-- Text excerpt --
--

Doctor Stars in Peace Corps Promo Film
It’s a long way from Ventura to Daga, a rural village in the north African country of Mali.
But for Dr. Javad Mashkuri, the lessons he learned there as a Peace Corps volunteer are just as important as the ones he learned in medical school.
“The people and culture in Mali are so different from anything you’d find in this country, much less Ventura,” said the 32-year-old Mashkuri, a family practice resident at Ventura County Medical Center.
“But living and working with people of another culture gave me a lot of perspective on people, and that definitely helps.”
Mashkuri, who will be the subject of a promotional film for the Peace Corps, recently spent a day with film crews as he made his rounds and visited patients.
The film, to be aired in October, will show Mashkuri as a doctor coupled with film shot more than 10 years ago when he was still a volunteer.
Mashkuri, a Peace Corps volunteer from 1987 to 1989, helped the Daga villagers devise ways to manage their scant water resources more effectively.
Daga is in a band of grassy savannas called the Sahel, which separates the Sahara from the tropical jungles of equatorial Africa. Although it receives more rain than most of the country, water is still a resource more precious than gold.
“Water is life there,” Mashkuri said. “Everything depends on it, and if it doesn’t rain or the wells dry up, it’s a catastrophe.”
Managing Daga’s water supply also prompted Mashkuri to choose medicine as a career because of the resource’s importance to health.
“It got me thinking about becoming a doctor because what I was doing was so important for everyone’s health,” he said.
Mashkuri, who is finishing his third year of residency at VCMC, grew up in the eastern United States and attended medical school in New York.
He would like to someday travel overseas again and use his skills elsewhere.
“My wife and I have talked about it and maybe when we’re finished with everything here we’ll go,” he said. “We’ll just have to see.”

--

-- Data for analysis --
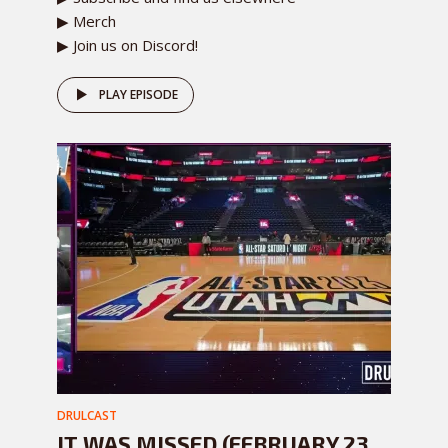
▶ Merch
▶ Join us on Discord!
PLAY EPISODE
DRULCAST
IT WAS MISSED (FEBRUARY 23,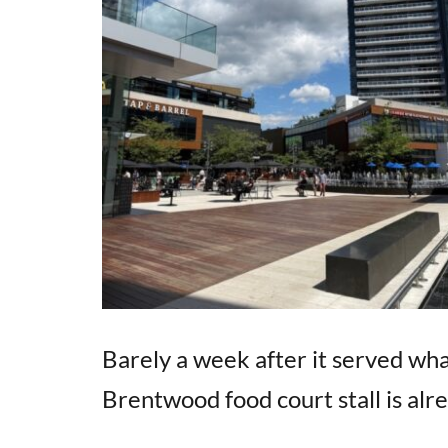
Barely a week after it served what
Brentwood food court stall is alr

--

-- Assigned task 1 --
In the article about the doctor in the Peace Corps film, list every place in Africa that it identifies by a proper name, not counting the word "Africa" itself.
-- Assigned task 2 --
Output the part of the Peace Corps article starting with "But for Dr." and going on through "County Medical Center.".

-- Worked solution 1 --
Daga, Mali, the Sahel, the Sahara

-- Worked solution 2 --
But for Dr. Javad Mashkuri, the lessons he learned there as a Peace Corps volunteer are just as important as the ones he learned in medical school.
“The people and culture in Mali are so different from anything you’d find in this country, much less Ventura,” said the 32-year-old Mashkuri, a family practice resident at Ventura County Medical Center.